Per their investor PR, the nice thing about semi-custom is that AMD doesn't invest the
money necessary to engineer those products.
- AMD has already invested a lot in solving the memory-bandwidth limitation for high-performance iGPUs (PS4 and Xbone) in two different ways (GDDR5 in one, large cache in other).
The GDDR5 is leverages technology that AMD has had for years. I'm actually curious as to how differently the controllers are for the DDR3 in Durango versus the GDDR5 for Orbis, since there are GPUs that freely use either.
The volumes and cost for cheap or large-volume OEMs are uncertain.
Large on-die memory has historically not been a good solution for the more varied resolutions of the PC market or the lack of a fixed software platform that can keep track of it.
- And then, AMD will rather prefer to quit the PC business than to take the necessary measures to keep being competitive, with most of them having been adopted in mass-production?
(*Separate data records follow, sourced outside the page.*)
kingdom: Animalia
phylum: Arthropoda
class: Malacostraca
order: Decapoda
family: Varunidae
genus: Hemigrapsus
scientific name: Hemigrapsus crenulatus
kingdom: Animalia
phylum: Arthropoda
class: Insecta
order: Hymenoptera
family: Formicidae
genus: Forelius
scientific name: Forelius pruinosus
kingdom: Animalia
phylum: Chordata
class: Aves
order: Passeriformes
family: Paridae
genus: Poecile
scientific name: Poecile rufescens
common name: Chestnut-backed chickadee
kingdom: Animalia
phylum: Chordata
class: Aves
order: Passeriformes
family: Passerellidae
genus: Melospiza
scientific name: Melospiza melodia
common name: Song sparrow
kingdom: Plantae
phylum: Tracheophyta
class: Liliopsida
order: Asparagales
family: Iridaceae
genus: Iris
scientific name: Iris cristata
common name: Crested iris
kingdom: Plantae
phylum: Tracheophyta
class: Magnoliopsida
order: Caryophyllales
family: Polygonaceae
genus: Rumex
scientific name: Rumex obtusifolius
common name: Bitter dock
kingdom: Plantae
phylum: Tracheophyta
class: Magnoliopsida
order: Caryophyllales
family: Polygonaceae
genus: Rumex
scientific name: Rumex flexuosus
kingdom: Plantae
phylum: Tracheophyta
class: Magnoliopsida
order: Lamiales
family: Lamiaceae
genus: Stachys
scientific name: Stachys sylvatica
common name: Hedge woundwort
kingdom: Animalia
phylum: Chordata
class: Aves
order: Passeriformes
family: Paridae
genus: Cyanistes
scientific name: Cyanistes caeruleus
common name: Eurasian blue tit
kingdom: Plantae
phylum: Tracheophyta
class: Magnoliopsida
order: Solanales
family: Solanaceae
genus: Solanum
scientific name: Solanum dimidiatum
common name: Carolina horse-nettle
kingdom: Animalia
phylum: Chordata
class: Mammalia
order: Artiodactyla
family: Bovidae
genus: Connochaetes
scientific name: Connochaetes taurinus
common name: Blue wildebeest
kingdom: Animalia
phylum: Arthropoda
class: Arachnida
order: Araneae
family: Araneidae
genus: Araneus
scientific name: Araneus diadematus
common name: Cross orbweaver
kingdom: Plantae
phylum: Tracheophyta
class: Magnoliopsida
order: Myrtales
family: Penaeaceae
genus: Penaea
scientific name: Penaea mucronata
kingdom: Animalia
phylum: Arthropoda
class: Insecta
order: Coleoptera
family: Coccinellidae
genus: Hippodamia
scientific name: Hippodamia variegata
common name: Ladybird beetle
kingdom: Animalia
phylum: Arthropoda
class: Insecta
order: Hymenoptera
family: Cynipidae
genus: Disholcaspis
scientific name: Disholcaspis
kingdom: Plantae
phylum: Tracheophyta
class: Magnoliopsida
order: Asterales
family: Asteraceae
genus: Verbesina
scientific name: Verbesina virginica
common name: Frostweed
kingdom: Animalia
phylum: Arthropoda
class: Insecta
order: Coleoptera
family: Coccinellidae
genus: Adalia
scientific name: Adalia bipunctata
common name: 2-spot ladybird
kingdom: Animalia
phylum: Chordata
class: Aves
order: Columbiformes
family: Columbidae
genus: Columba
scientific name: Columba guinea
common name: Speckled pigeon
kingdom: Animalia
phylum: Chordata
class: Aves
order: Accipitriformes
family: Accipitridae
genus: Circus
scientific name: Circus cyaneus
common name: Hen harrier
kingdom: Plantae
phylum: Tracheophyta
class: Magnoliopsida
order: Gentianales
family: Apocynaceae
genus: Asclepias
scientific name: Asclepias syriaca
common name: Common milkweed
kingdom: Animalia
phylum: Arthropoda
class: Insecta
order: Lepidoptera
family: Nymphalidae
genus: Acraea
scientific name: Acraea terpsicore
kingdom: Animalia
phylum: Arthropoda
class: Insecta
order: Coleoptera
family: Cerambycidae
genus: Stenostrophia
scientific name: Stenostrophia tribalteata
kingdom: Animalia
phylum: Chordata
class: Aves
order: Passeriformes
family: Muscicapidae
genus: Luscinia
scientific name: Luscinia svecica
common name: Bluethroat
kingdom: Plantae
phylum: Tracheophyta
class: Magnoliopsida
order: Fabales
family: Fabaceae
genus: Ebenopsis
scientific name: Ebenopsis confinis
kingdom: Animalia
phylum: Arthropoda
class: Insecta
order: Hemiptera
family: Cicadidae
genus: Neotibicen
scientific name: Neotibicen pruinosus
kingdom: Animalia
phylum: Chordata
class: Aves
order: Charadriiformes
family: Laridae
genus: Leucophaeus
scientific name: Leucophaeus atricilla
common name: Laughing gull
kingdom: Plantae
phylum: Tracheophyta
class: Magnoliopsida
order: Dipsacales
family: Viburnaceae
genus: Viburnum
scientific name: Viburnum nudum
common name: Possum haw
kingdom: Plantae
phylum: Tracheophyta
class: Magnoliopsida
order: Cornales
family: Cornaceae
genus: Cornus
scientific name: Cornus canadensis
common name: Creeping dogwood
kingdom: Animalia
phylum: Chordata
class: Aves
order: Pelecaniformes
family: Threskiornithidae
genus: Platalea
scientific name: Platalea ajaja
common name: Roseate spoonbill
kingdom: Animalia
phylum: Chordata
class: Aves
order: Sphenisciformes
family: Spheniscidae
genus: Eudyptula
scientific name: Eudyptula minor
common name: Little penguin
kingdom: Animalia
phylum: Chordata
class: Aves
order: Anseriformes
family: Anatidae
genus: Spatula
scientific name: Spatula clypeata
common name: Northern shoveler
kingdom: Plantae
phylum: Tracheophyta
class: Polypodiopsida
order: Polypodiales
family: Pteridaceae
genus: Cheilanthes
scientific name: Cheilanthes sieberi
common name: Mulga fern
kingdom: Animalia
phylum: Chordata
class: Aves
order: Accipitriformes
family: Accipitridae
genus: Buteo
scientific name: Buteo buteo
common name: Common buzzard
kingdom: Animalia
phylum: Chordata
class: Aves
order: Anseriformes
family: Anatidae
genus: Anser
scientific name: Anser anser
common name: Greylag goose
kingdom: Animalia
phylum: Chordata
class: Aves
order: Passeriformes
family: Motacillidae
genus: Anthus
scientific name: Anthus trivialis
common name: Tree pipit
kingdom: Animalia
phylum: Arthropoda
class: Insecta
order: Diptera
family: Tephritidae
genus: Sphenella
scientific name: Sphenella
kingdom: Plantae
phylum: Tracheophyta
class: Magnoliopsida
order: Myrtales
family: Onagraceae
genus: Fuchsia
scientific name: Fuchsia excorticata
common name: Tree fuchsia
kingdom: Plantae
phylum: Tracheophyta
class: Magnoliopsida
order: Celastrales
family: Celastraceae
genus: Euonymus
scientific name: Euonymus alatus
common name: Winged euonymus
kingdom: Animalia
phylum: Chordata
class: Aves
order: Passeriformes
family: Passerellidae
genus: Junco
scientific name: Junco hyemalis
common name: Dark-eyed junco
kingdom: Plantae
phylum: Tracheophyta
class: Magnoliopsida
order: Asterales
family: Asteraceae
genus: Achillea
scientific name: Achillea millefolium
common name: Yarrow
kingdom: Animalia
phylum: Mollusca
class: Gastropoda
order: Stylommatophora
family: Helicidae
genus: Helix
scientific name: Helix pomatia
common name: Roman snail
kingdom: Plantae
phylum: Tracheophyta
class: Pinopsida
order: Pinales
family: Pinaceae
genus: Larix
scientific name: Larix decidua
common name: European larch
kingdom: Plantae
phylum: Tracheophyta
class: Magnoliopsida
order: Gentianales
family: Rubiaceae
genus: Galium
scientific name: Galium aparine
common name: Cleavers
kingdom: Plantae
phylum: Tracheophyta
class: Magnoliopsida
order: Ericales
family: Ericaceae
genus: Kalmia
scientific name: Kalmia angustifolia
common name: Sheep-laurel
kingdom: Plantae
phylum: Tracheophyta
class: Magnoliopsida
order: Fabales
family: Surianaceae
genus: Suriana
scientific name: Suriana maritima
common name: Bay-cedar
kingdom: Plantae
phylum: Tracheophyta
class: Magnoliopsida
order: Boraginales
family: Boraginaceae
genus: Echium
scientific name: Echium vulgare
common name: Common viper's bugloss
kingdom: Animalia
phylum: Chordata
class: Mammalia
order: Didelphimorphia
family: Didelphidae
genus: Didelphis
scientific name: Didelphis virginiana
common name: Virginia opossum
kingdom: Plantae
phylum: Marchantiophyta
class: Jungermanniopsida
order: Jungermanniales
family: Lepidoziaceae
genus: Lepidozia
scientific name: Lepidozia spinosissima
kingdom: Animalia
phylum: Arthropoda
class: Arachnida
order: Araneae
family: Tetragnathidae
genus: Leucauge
Both are mass-produced, but in the realm of mass production the consoles are not in the same order of magnitude as what AMD's non-console chips have in volume.
PC volumes, even with AMD's weaker share, are likely to exceed the lifetime production of a console in about a year or two. (edit: The upper bound probably depends more on how you count the cat family's product mix.)
Perhaps more critical is that non-custom APUs don't have an outside party footing the bill for their development and production, and AMD has to manage inventory and channel risks.